◆ **Quoted text**:
There were good news stories, too, of a former victim of domestic violence brought home to Ireland along with her two children by her mother. All she had was a couple of bags of clothes and £1.60. The SVP helped her in many practical ways, and also steered her towards first a Fás course, and then a course in catering. She is now working part-time in a coffee shop, and her life has been transformed.

Listening to the volunteers presenting the cases, you were reminded again of the struggle that so many Irish people face day after day, including the new poor – middle-class people who may once have seen themselves as donors to SVP, not recipients.

The document is called The Human Face of Austerity, and should be mandatory reading for all members of the Government and policymakers. The current austerity programme is unsustainable. Too many people are suffering, and some are desperate.

Stories matter, but so do evidence and research, as Prof Frances Ruane of the Economic and Social Research Institute pointed out at the launch. In Ireland, we have always been weak on evidence-based policymaking. Prof Ruane suggested that, as a result, sometimes decisions are taken that favour those who shout the loudest, rather than those who are most in need.

This need to promote a culture of evidence-based planning was reinforced from the audience by Labour TD Róisín Shortall. Unsurprising, perhaps, given that she may have experienced the lack of evidence-based decision making more closely than many.

Dr Micheal Collins of the Nevin Economic Research Institute presented important evidence regarding fundamental inequalities.

For example, low incomes are much more common than people realise, as shown by the fact that 250,000 people who used to pay tiny amounts of tax were taken out of the tax net last year.

He also showed that the costs associated with going back to work mean that some people have to earn €6 an hour before gaining any benefit from paid work.

He made a strong case that it would be fairer to spread the burden of the recession by increasing taxation on wealthier citizens, rather than by further and further cuts which afflict the poor disproportionately.

Niall Crowley, independent equality consultant, presented the work of Claiming the Future, a kind of road map which emphasises equality, solidarity and environmental sustainability. He used a telling phrase – low-energy democracy – to describe how inertia and learned helplessness stymie radical change.

◆ **Set tasks**:
(a) Answer these questions from the text on austerity in Ireland:
(i) How much money did the former victim of domestic violence have when she was brought home to Ireland?
(ii) What is the document called?
(iii) How many people were taken out of the tax net last year?
(b) Carry on the text on austerity in Ireland, picking up after its final sentence.
The items below come from a different source than the text on austerity in Ireland.

◆ **Dataset excerpts**:

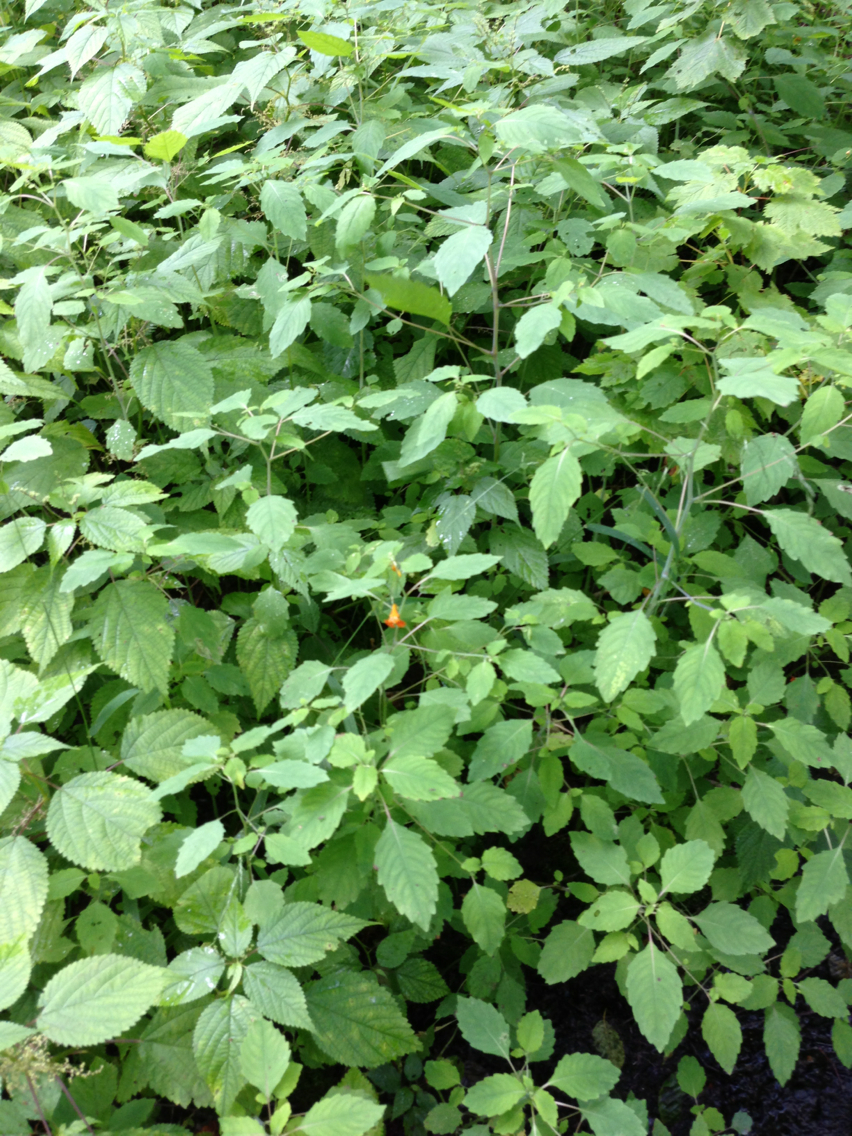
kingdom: Plantae
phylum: Tracheophyta
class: Magnoliopsida
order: Ericales
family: Balsaminaceae
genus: Impatiens
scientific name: Impatiens capensis
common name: Orange balsam
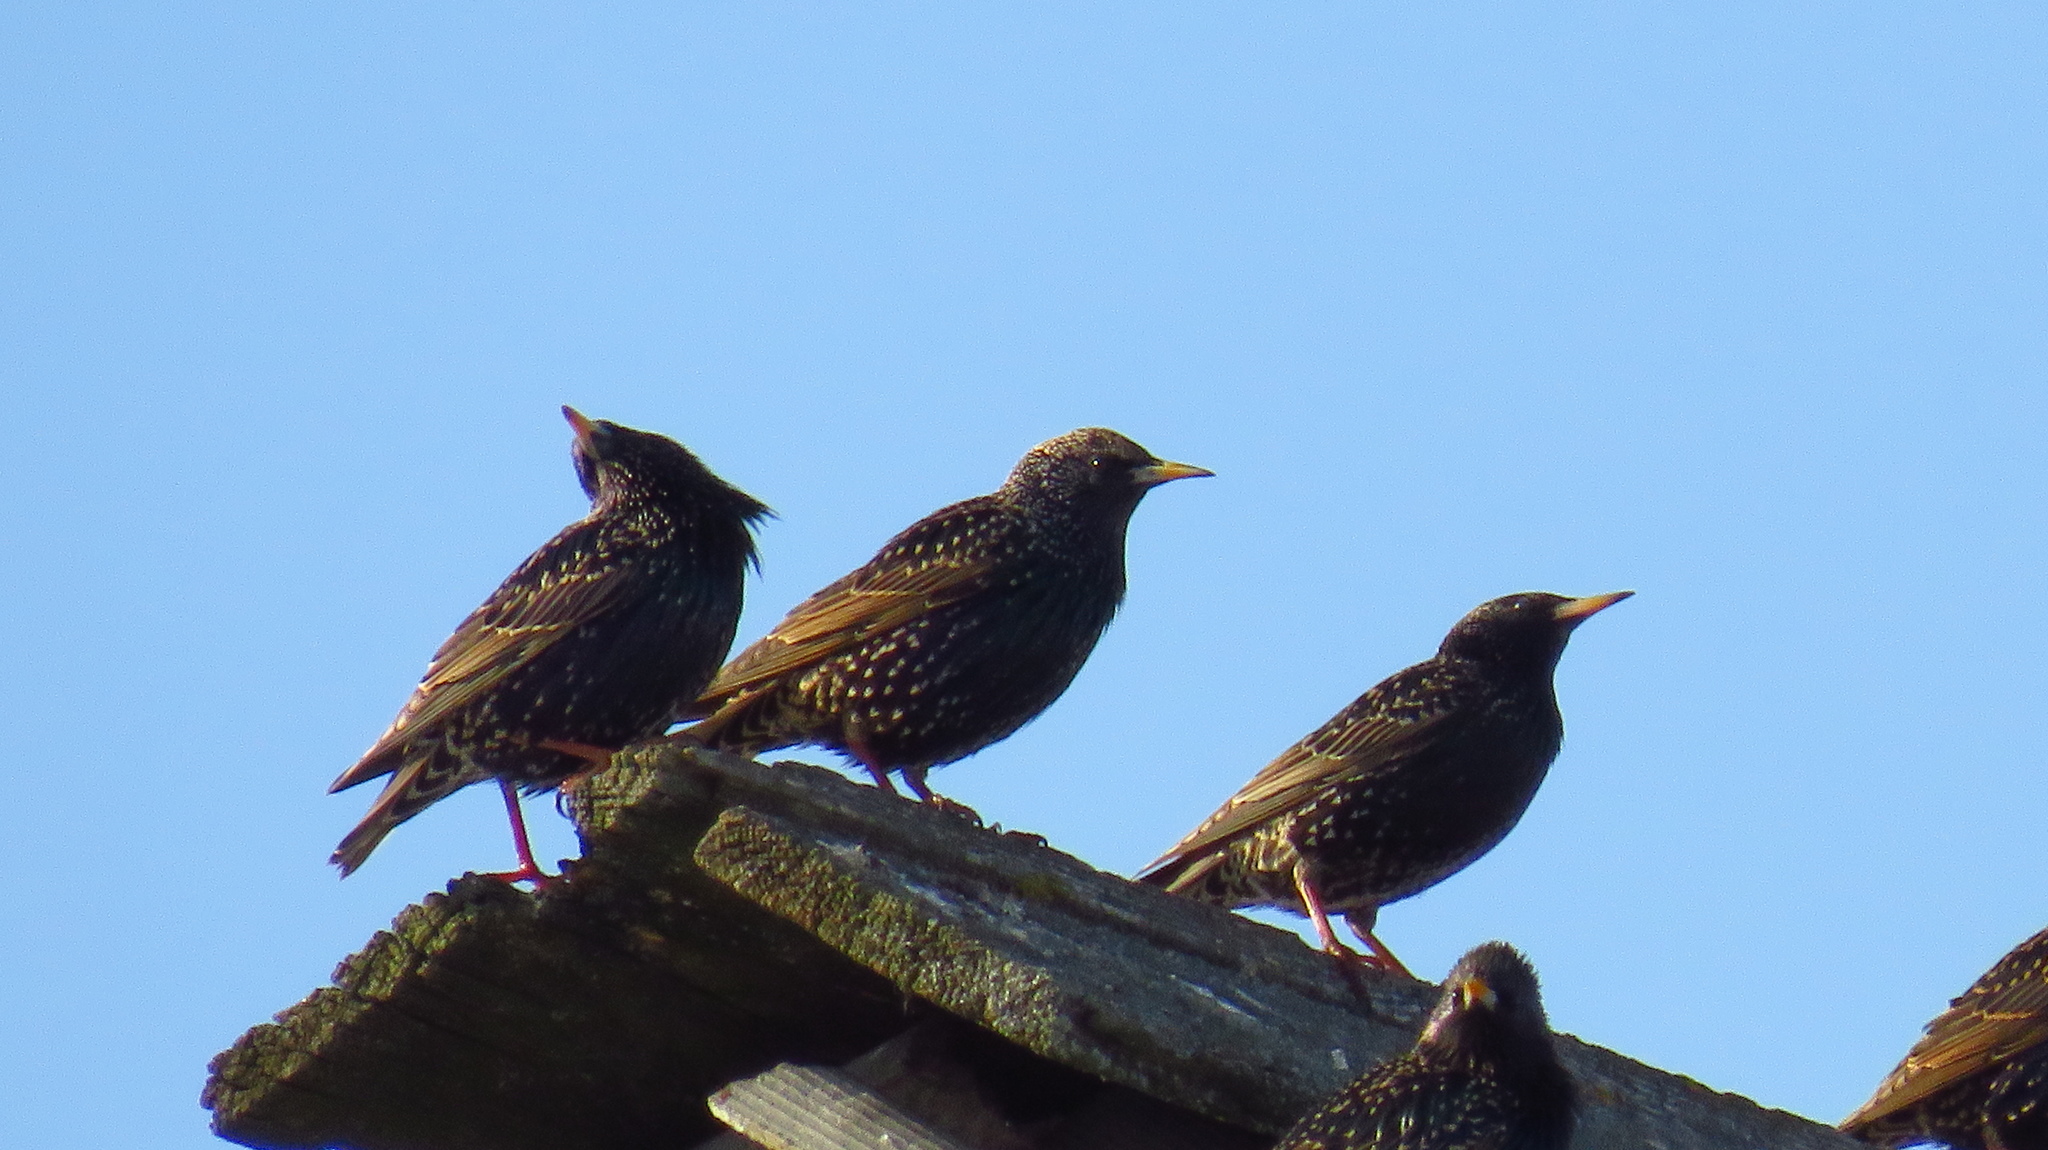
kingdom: Animalia
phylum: Chordata
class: Aves
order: Passeriformes
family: Sturnidae
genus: Sturnus
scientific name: Sturnus vulgaris
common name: Common starling
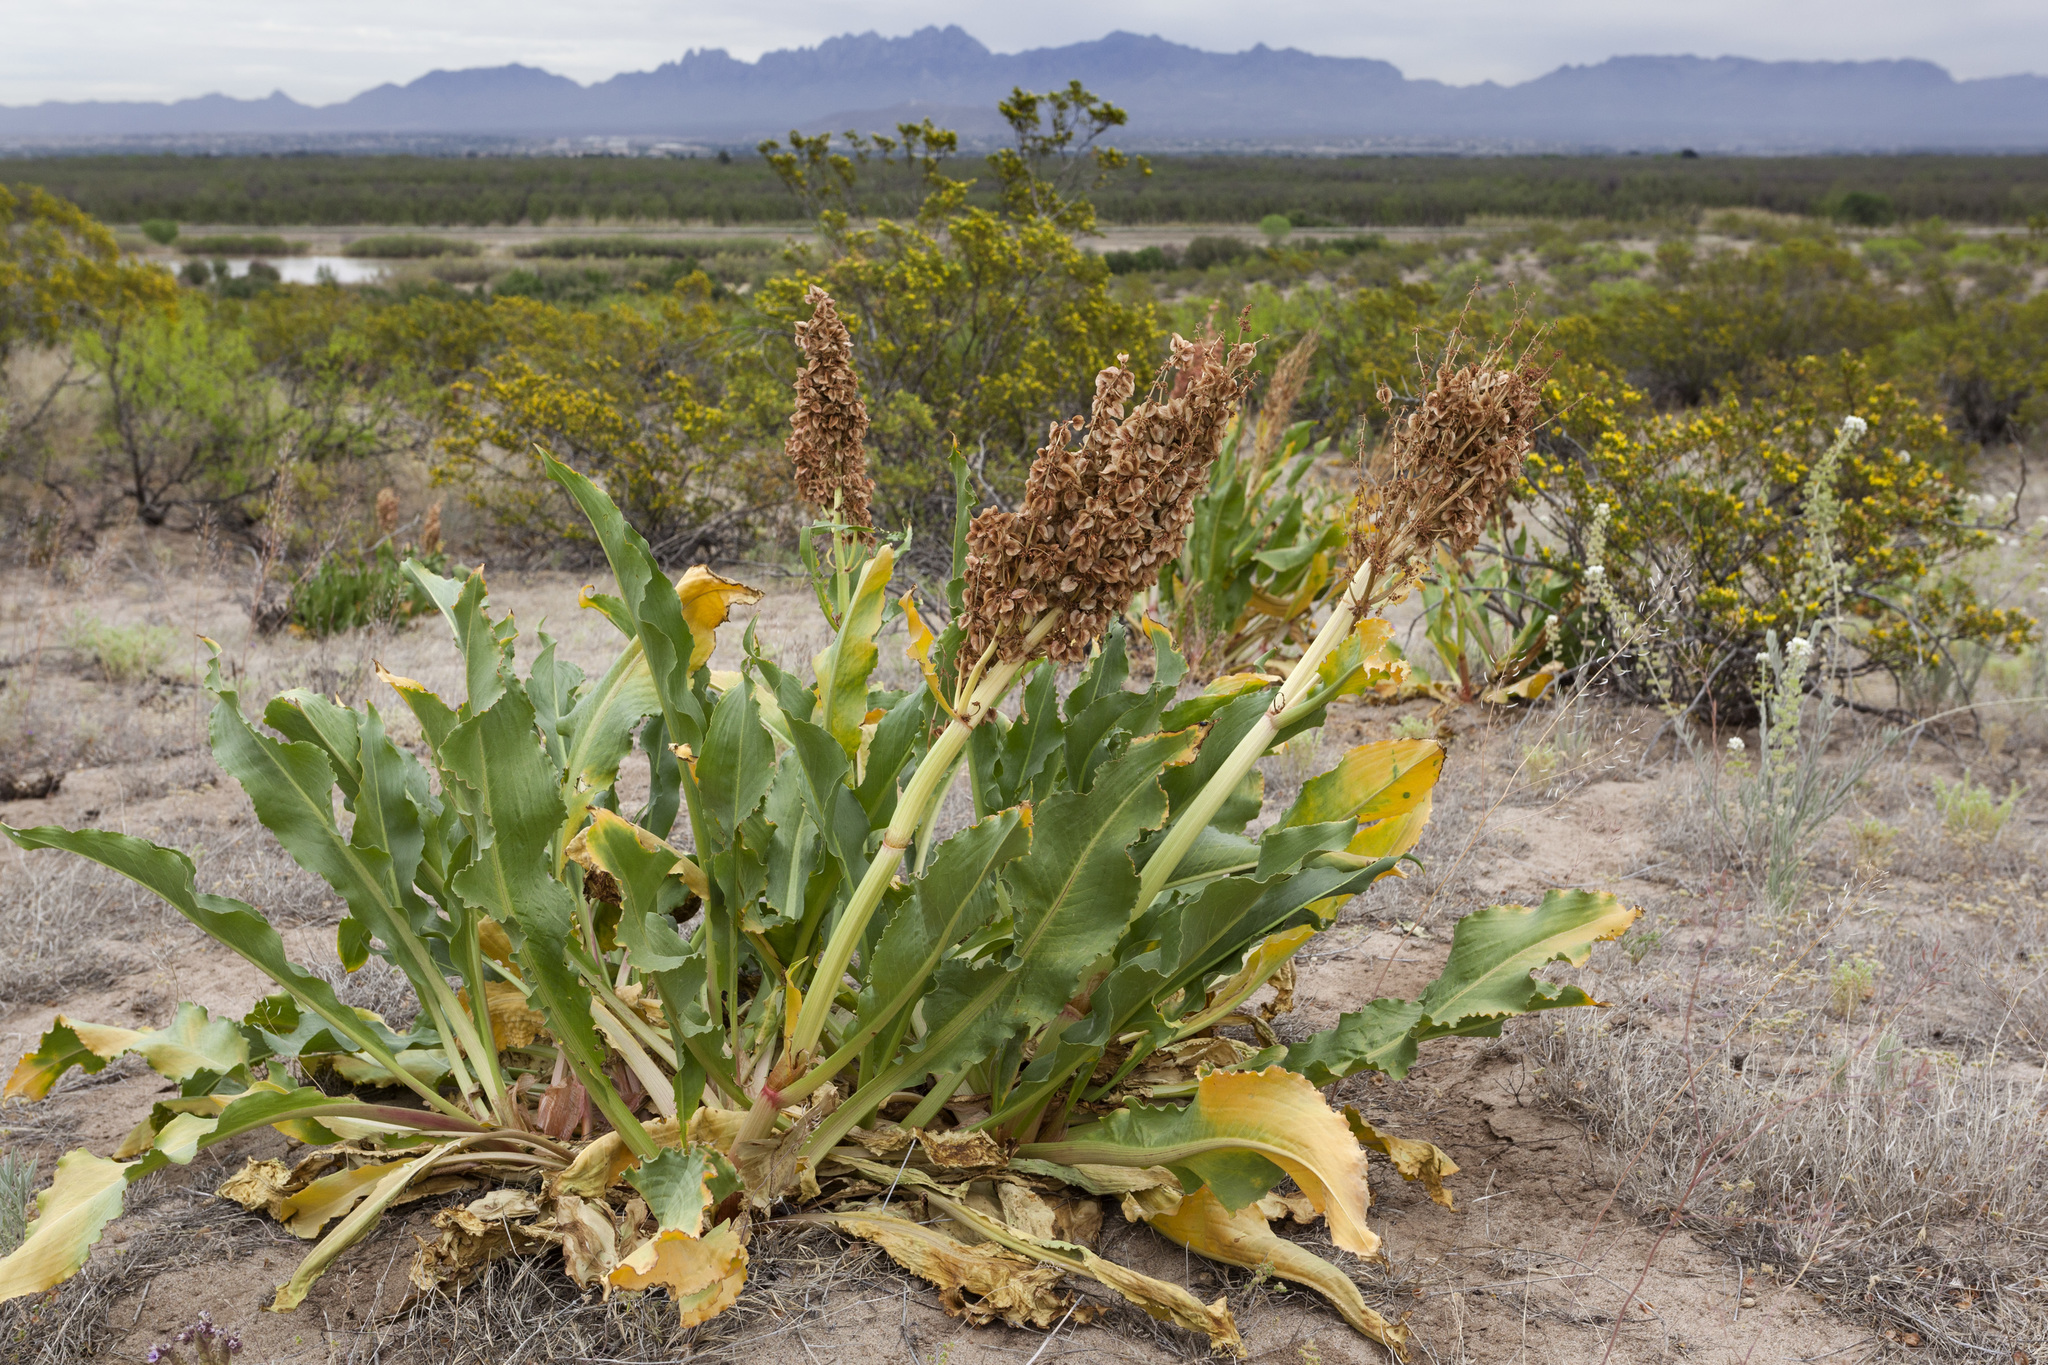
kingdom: Plantae
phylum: Tracheophyta
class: Magnoliopsida
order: Caryophyllales
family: Polygonaceae
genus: Rumex
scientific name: Rumex hymenosepalus
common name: Ganagra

◆ **Exercise responses**:
(a)
(i) £1.60
(ii) The Human Face of Austerity
(iii) 250,000

(b)
My father was a founder member of our local SVP conference, and served for 21 years. As a result, I have always had a soft spot for the SVP, and therefore felt privileged to be one of the invited speakers. If compassionate accompaniment of people in trouble was all that SVP did, it would still be a vital organisation, but it does much more. It is an important advocacy and lobbying group for social justice.

I tried to show how destructive the dominant economic story has been, and how the last thing we need is to “get back to where we were”. Our current system is built on believing that profit constitutes the highest value, human beings are primarily individuals as opposed to members of communities, constant consumption is the route to fulfilment, the marketplace will provide, and long-term thinking is neither wise nor possible for politicians who wish to get re-elected.

Any other world view based on values such as community and environmental sustainability is dismissed as naive, utopian and unworkable. In reality, it is the current system that is doomed to endless cycles of boom and bust, with the financial markets, as Martin Wolf says, inherently susceptible to manias and panics.

Listening to the stories told by the SVP is a spur to change the dominant story that has resulted in misery for so many people. We need to move past apathy and low energy, unless we want to continue to condemn people to lives of quiet desperation in an allegedly civilised and developed country. Perhaps some of these stories will change what matters in our society.